--- DATA FOR ANALYSIS ---
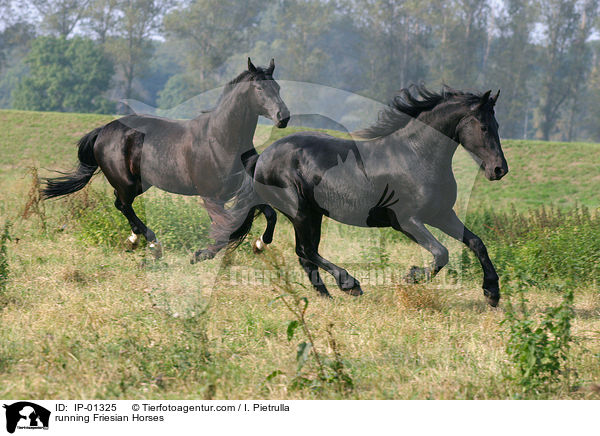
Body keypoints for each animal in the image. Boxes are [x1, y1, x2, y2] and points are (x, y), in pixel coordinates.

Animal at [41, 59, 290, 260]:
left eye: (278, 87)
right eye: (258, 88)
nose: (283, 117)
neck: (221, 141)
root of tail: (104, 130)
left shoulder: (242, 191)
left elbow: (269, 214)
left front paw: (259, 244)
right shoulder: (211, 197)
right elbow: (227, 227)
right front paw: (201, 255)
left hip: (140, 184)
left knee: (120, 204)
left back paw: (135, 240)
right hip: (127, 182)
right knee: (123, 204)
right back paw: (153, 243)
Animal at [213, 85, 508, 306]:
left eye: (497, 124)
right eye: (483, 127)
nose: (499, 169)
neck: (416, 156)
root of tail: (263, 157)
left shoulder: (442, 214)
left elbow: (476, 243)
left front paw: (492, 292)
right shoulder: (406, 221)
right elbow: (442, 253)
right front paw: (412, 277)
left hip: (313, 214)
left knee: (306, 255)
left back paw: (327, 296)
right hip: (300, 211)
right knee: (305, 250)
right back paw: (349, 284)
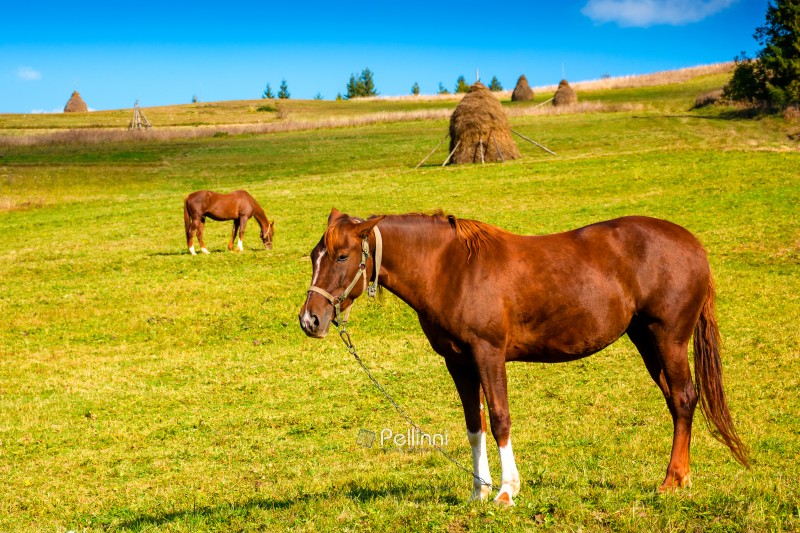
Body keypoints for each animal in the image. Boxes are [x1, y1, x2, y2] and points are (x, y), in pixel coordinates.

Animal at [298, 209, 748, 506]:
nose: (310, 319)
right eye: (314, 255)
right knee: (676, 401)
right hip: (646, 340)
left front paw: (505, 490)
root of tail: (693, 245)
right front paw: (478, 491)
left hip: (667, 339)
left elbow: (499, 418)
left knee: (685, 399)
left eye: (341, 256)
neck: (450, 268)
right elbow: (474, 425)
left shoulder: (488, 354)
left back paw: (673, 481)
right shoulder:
---
◆ REQUIRED ACTION ◆
Before you return the listing, strip out its pictures; all else must match exactly.

◆ EXERCISE SOLUTION ◆
Body keypoints for each animal in the image. Boxes are [x1, y1, x2, y2] and points are (x, y), in pixel coordinates.

Animal at [41, 59, 290, 260]:
left eye: (278, 87)
right eye: (258, 88)
nose: (283, 117)
neck: (221, 141)
root of tail: (104, 130)
left shoulder: (242, 191)
left elbow: (269, 214)
left front paw: (259, 244)
right shoulder: (211, 197)
right elbow: (227, 227)
right front paw: (201, 255)
left hip: (140, 184)
left knee: (120, 204)
left back paw: (135, 240)
right hip: (127, 182)
right knee: (123, 204)
right back paw: (153, 243)
Animal at [213, 85, 508, 306]:
left eye: (497, 124)
right eye: (483, 127)
nose: (499, 169)
neck: (416, 156)
root of tail: (263, 157)
left shoulder: (442, 214)
left elbow: (476, 243)
left front paw: (492, 292)
right shoulder: (406, 221)
right elbow: (442, 253)
right front paw: (412, 277)
left hip: (313, 214)
left knee: (306, 255)
left back paw: (327, 296)
right hip: (300, 211)
right knee: (305, 250)
right back paw: (349, 284)
Body keypoints for each animal in the image. Boxes are [x1, y1, x2, y2] and points are (x, y), in pixel coordinates.

Animal at [298, 209, 748, 506]:
nose: (310, 319)
right eye: (314, 255)
right knee: (676, 401)
right hip: (646, 340)
left front paw: (505, 490)
root of tail: (693, 245)
right front paw: (478, 491)
left hip: (667, 339)
left elbow: (499, 418)
left knee: (685, 399)
left eye: (341, 256)
neck: (450, 268)
right elbow: (474, 425)
left shoulder: (488, 354)
left back paw: (673, 481)
right shoulder:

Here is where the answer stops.